I think your confusion lies in your first assumption. An ideal transformer doesn't even have windings, because it can't exist. Thus, it doesn't make sense to consider inductance, or leakage, or less than perfect coupling. All of these issues don't exist. An ideal transformer simply multiplies impedances by some constant. Power in will equal power out exactly, but the voltage:current ratio will be altered according to the turns ratio of the transformer.
For example, it is impossible to measure any difference between a 50Ω resistor, and a 12.5Ω resistor seen through an ideal transformer with a 2:1 turns ratio. This holds true for any load, including complex impedances.
simulate this circuit – Schematic created using CircuitLab
Since an ideal transformer can't be realized, considering how it might work is a logical dead-end. It doesn't have to work because it is a purely theoretical concept used to simplify calculations.
The language you used in your first assumption is a description of the limiting case that defines an ideal transformer. Consider a simple transformer equivalent circuit:
simulate this circuit
Of course, we can make a more complicated equivalent circuit according to how accurately we wish to model the non-ideal effects of a real transformer, but this one will do to illustrate the point. Remember also that XFMR1 represents an ideal transformer.

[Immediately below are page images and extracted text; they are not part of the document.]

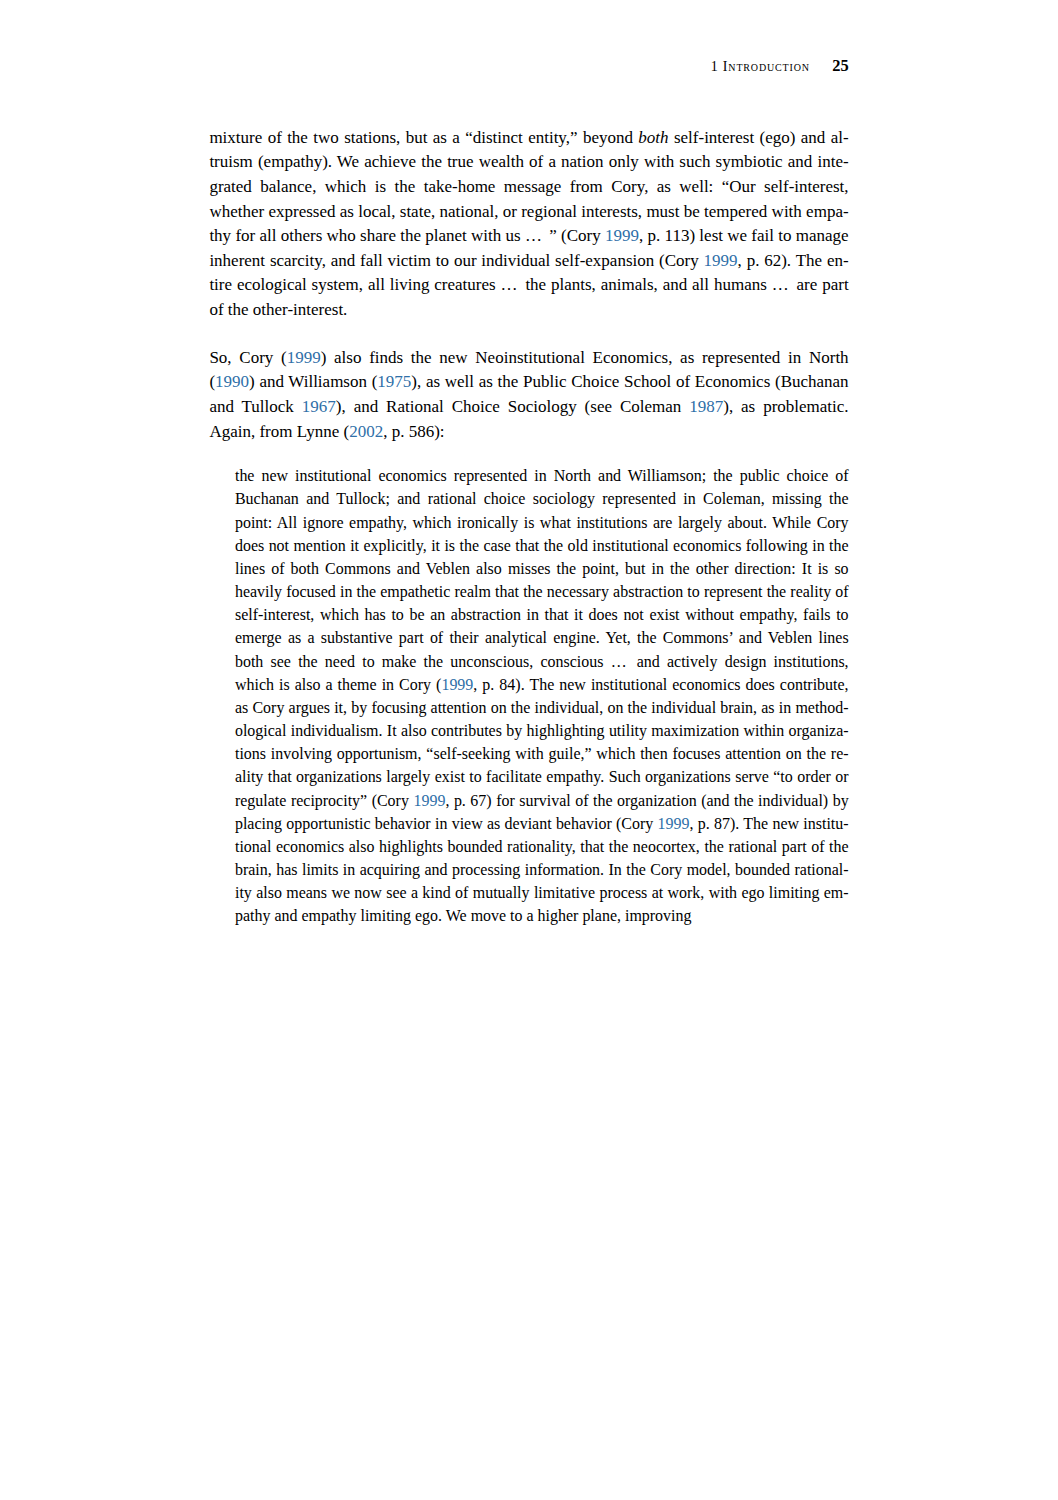1 Introduction 25
mixture of the two stations, but as a “distinct entity,” beyond both self-interest (ego) and altruism (empathy). We achieve the true wealth of a nation only with such symbiotic and integrated balance, which is the take-home message from Cory, as well: “Our self-interest, whether expressed as local, state, national, or regional interests, must be tempered with empathy for all others who share the planet with us … ” (Cory 1999, p. 113) lest we fail to manage inherent scarcity, and fall victim to our individual self-expansion (Cory 1999, p. 62). The entire ecological system, all living creatures … the plants, animals, and all humans … are part of the other-interest.
So, Cory (1999) also finds the new Neoinstitutional Economics, as represented in North (1990) and Williamson (1975), as well as the Public Choice School of Economics (Buchanan and Tullock 1967), and Rational Choice Sociology (see Coleman 1987), as problematic. Again, from Lynne (2002, p. 586):
the new institutional economics represented in North and Williamson; the public choice of Buchanan and Tullock; and rational choice sociology represented in Coleman, missing the point: All ignore empathy, which ironically is what institutions are largely about. While Cory does not mention it explicitly, it is the case that the old institutional economics following in the lines of both Commons and Veblen also misses the point, but in the other direction: It is so heavily focused in the empathetic realm that the necessary abstraction to represent the reality of self-interest, which has to be an abstraction in that it does not exist without empathy, fails to emerge as a substantive part of their analytical engine. Yet, the Commons’ and Veblen lines both see the need to make the unconscious, conscious … and actively design institutions, which is also a theme in Cory (1999, p. 84). The new institutional economics does contribute, as Cory argues it, by focusing attention on the individual, on the individual brain, as in methodological individualism. It also contributes by highlighting utility maximization within organizations involving opportunism, “self-seeking with guile,” which then focuses attention on the reality that organizations largely exist to facilitate empathy. Such organizations serve “to order or regulate reciprocity” (Cory 1999, p. 67) for survival of the organization (and the individual) by placing opportunistic behavior in view as deviant behavior (Cory 1999, p. 87). The new institutional economics also highlights bounded rationality, that the neocortex, the rational part of the brain, has limits in acquiring and processing information. In the Cory model, bounded rationality also means we now see a kind of mutually limitative process at work, with ego limiting empathy and empathy limiting ego. We move to a higher plane, improving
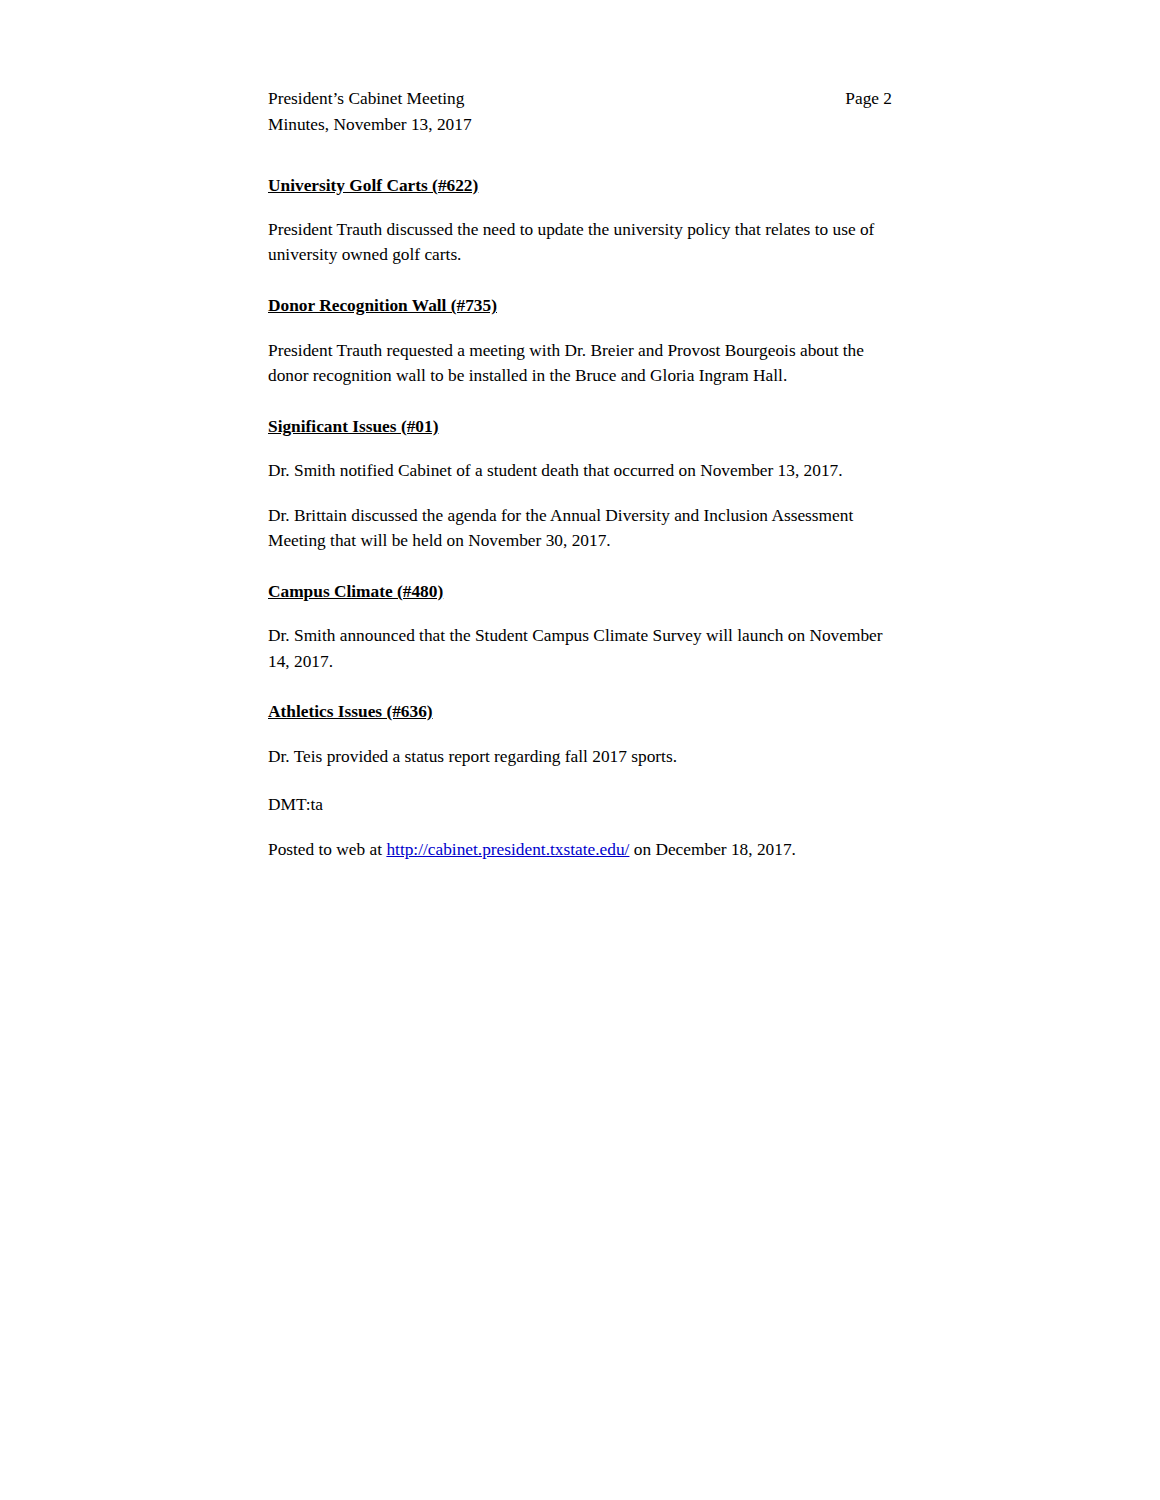President’s Cabinet Meeting
Minutes, November 13, 2017
Page 2
University Golf Carts (#622)
President Trauth discussed the need to update the university policy that relates to use of university owned golf carts.
Donor Recognition Wall (#735)
President Trauth requested a meeting with Dr. Breier and Provost Bourgeois about the donor recognition wall to be installed in the Bruce and Gloria Ingram Hall.
Significant Issues (#01)
Dr. Smith notified Cabinet of a student death that occurred on November 13, 2017.
Dr. Brittain discussed the agenda for the Annual Diversity and Inclusion Assessment Meeting that will be held on November 30, 2017.
Campus Climate (#480)
Dr. Smith announced that the Student Campus Climate Survey will launch on November 14, 2017.
Athletics Issues (#636)
Dr. Teis provided a status report regarding fall 2017 sports.
DMT:ta
Posted to web at http://cabinet.president.txstate.edu/ on December 18, 2017.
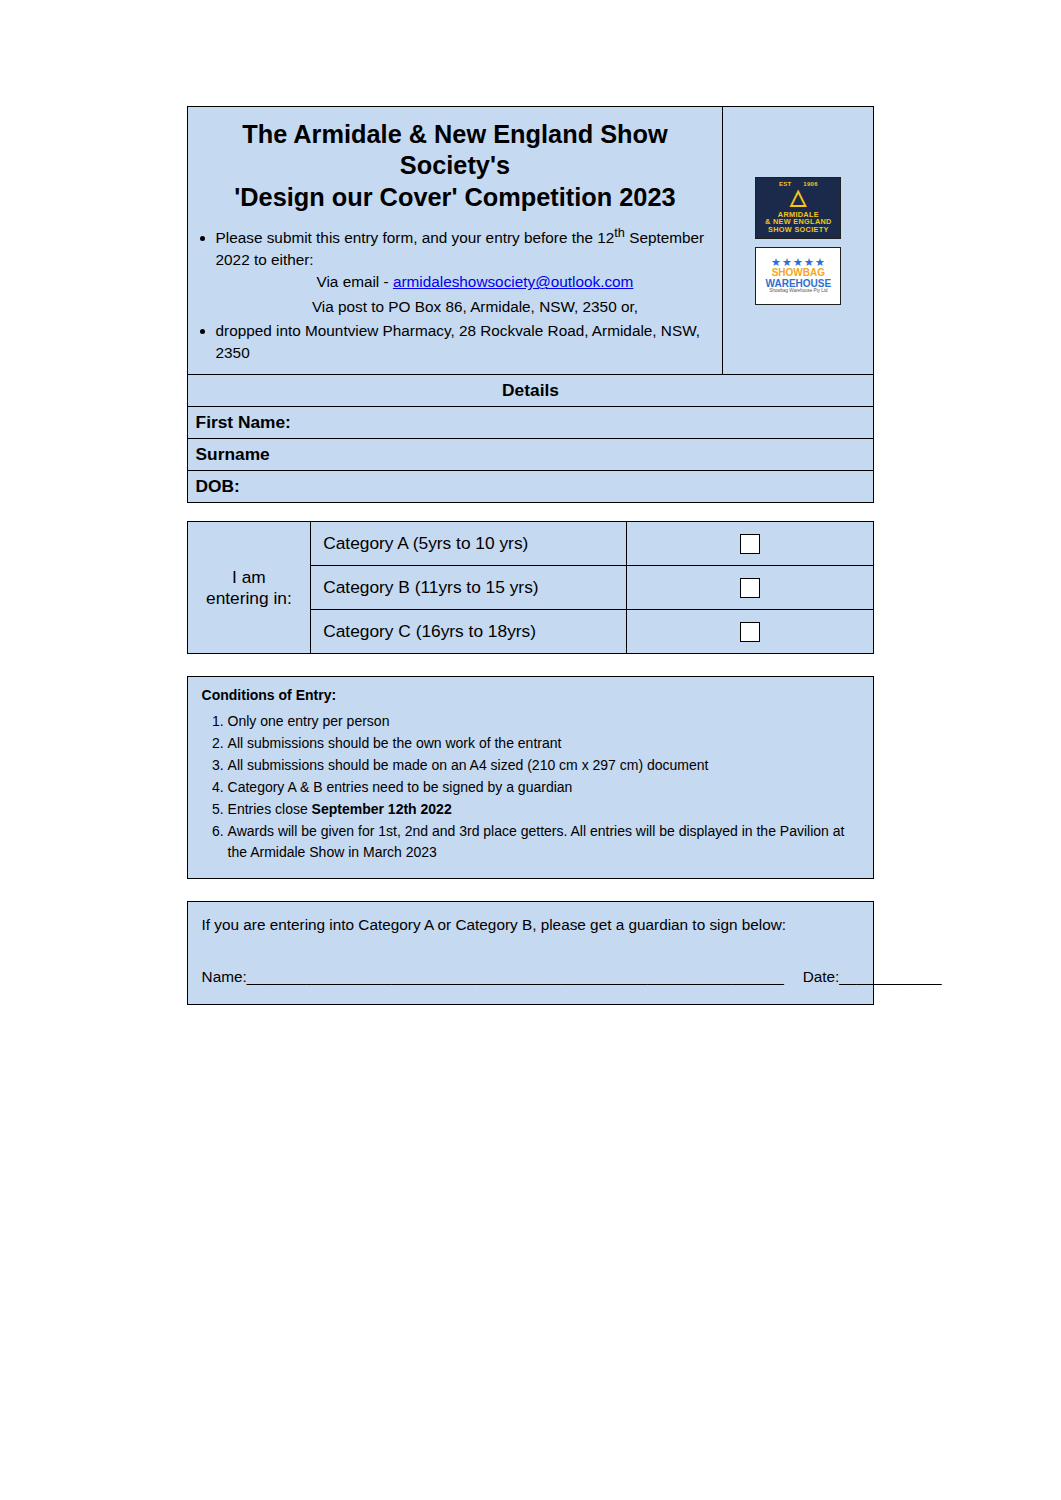| The Armidale & New England Show Society's 'Design our Cover' Competition 2023 Please submit this entry form, and your entry before the 12 th September 2022 to either: Via email - armidaleshowsociety@outlook.com Via post to PO Box 86, Armidale, NSW, 2350 or, dropped into Mountview Pharmacy, 28 Rockvale Road, Armidale, NSW, 2350 | EST 1906 △ ARMIDALE & NEW ENGLAND SHOW SOCIETY ★★★★★ SHOWBAG WAREHOUSE Showbag Warehouse Pty Ltd |
| Details |
| First Name: |
| Surname |
| DOB: |
| I am entering in: | Category A (5yrs to 10 yrs) | |
| Category B (11yrs to 15 yrs) | |
| Category C (16yrs to 18yrs) | |
Conditions of Entry:
Only one entry per person
All submissions should be the own work of the entrant
All submissions should be made on an A4 sized (210 cm x 297 cm) document
Category A & B entries need to be signed by a guardian
Entries close September 12th 2022
Awards will be given for 1st, 2nd and 3rd place getters. All entries will be displayed in the Pavilion at the Armidale Show in March 2023
If you are entering into Category A or Category B, please get a guardian to sign below:
Name:_______________________________________________________________
Date:____________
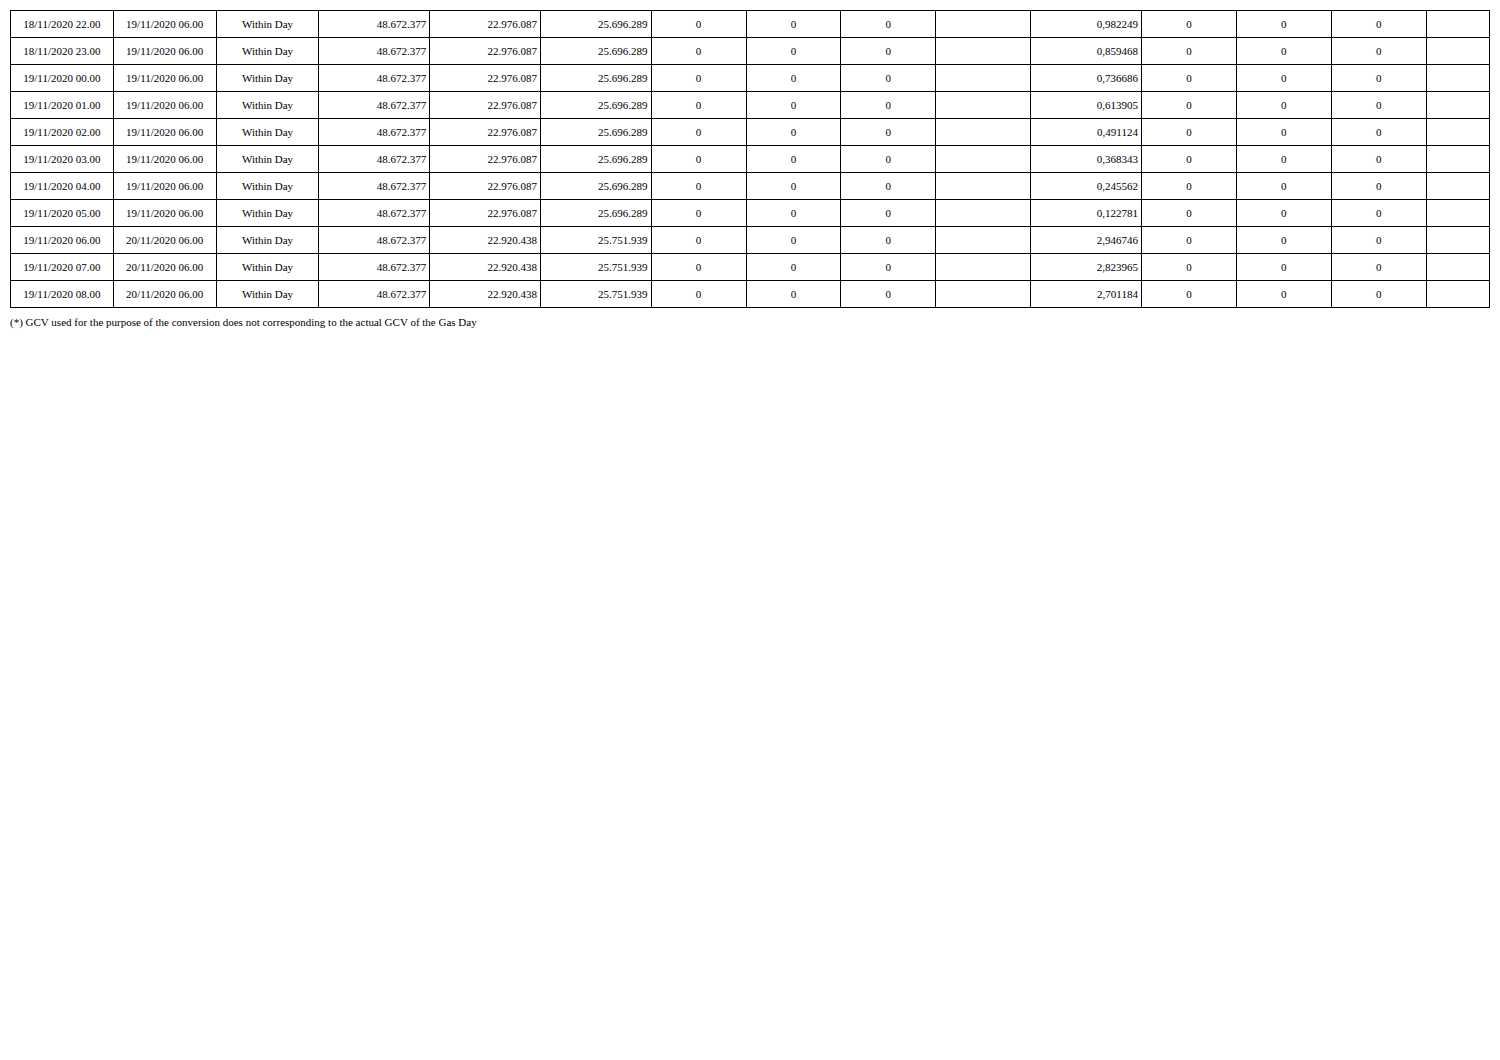| 18/11/2020 22.00 | 19/11/2020 06.00 | Within Day | 48.672.377 | 22.976.087 | 25.696.289 | 0 | 0 | 0 | | 0,982249 | 0 | 0 | 0 | |
| 18/11/2020 23.00 | 19/11/2020 06.00 | Within Day | 48.672.377 | 22.976.087 | 25.696.289 | 0 | 0 | 0 | | 0,859468 | 0 | 0 | 0 | |
| 19/11/2020 00.00 | 19/11/2020 06.00 | Within Day | 48.672.377 | 22.976.087 | 25.696.289 | 0 | 0 | 0 | | 0,736686 | 0 | 0 | 0 | |
| 19/11/2020 01.00 | 19/11/2020 06.00 | Within Day | 48.672.377 | 22.976.087 | 25.696.289 | 0 | 0 | 0 | | 0,613905 | 0 | 0 | 0 | |
| 19/11/2020 02.00 | 19/11/2020 06.00 | Within Day | 48.672.377 | 22.976.087 | 25.696.289 | 0 | 0 | 0 | | 0,491124 | 0 | 0 | 0 | |
| 19/11/2020 03.00 | 19/11/2020 06.00 | Within Day | 48.672.377 | 22.976.087 | 25.696.289 | 0 | 0 | 0 | | 0,368343 | 0 | 0 | 0 | |
| 19/11/2020 04.00 | 19/11/2020 06.00 | Within Day | 48.672.377 | 22.976.087 | 25.696.289 | 0 | 0 | 0 | | 0,245562 | 0 | 0 | 0 | |
| 19/11/2020 05.00 | 19/11/2020 06.00 | Within Day | 48.672.377 | 22.976.087 | 25.696.289 | 0 | 0 | 0 | | 0,122781 | 0 | 0 | 0 | |
| 19/11/2020 06.00 | 20/11/2020 06.00 | Within Day | 48.672.377 | 22.920.438 | 25.751.939 | 0 | 0 | 0 | | 2,946746 | 0 | 0 | 0 | |
| 19/11/2020 07.00 | 20/11/2020 06.00 | Within Day | 48.672.377 | 22.920.438 | 25.751.939 | 0 | 0 | 0 | | 2,823965 | 0 | 0 | 0 | |
| 19/11/2020 08.00 | 20/11/2020 06.00 | Within Day | 48.672.377 | 22.920.438 | 25.751.939 | 0 | 0 | 0 | | 2,701184 | 0 | 0 | 0 | |
(*) GCV used for the purpose of the conversion does not corresponding to the actual GCV of the Gas Day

As the real transformer's winding resistance approaches zero, then R2 approaches 0Ω. In the limiting case of an ideal transformer where there is no winding resistance, then we can replace R2 with a short.
Likewise, as the leakage inductance approaches zero, L2 approaches 0H, and can be replaced with a short in the limiting case.
As the primary inductance approaches infinity, we can replace L1 with an open in the limiting case.
And so it goes for all the non-ideal effects we might model in a transformer. The ideal transformer has an infinitely large core that never saturates. As such, the ideal transformer even works at DC. The ideal transformer's windings have no distributed capacitance. And so on. After you've hit these limits (or in practice, approached them sufficiently close for your application for their effects to become negligible), you are left with just the ideal transformer, XFMR1.
Lenz's law is all about maintaining the magnetic field constant.
Let's assume Lenz's law is wrong in order to justify it for a transformer: -
So, if a current is taken from a secondary winding it will produce a
magnetic flux and that flux would be additive with the flux produced by the
primary and more secondary current would flow which produces more flux and the transformer would eventually destroy itself!
What happens is that the flux in a transformer (ignoring leakage inductance and DC resistance) remains exactly the same irrespective of how much load current is taken. I know this sounds non-intuitive but it is correct.
Maybe consider these following scenarios: -
This is a single turn coil around a core. A small magnetization current flows due to the inductance of the winding (for a power transformer the inductance is quite large because many turns are used). Now, imagine splitting that coil into two parallel coils: -
The magnetization current is shared between the two coils. Next, what if one coil were open circuited: -
You'd get primary and secondary voltages that are in-phase. If you don't believe that consider the repercussions in the second picture above when the two coils are connected. Finally connect a load to the secondary: -
Magnetization current still flows but the load current in the secondary produces a load current in the primary of equal and opposite value i.e. if turns are the same then ampere-turns are opposing leaving only flux produced by the magnetization current.
Best Answer
No it doesn't. It may seem like it does (because when loaded your transformer takes more current into the primary) but just imagine that the load you put on the secondary (say 1:1) ratio were applied to the primary - the current in the load would be the same (1:1 ratio) and the small current that goes into the transformer primary (when off load) will still be going into the primary (this small current is the magentizing inductance and remains intact with varying load conditions).
If your ratio was (say) 10:1, and you connected a 10ohm resistor on the secondary, this is equivalent to connecting a 10ohm x \${(\frac{N_P}{N_S})}^2\$ resistor on the primary i.e. 1000 ohms. Np and Ns are primary and secondary turns and your equivalent primary load is the turns ratio squared.
With the "equivalent" load connected on the primary, the transformer inductance may "appear" to have changed but it's still there and in parallel with the "equivalent" load.
EDIT I'm adding a picture below showing a 1:1 transformer with windings that are 10mH each. On the secondary there is a 2.53uF capacitor and the primary is excited with \$10V_{RMS}\$ at 1kHz: -
Conclusion, adding a load of any description does not affect the primary magnetizing inductance of a transformer. If you put an inductor on the secondary you might think the primary inductance has reduced but in fact the added secondary inductor becomes in parallel with the never-changing primary magnetizing inductance.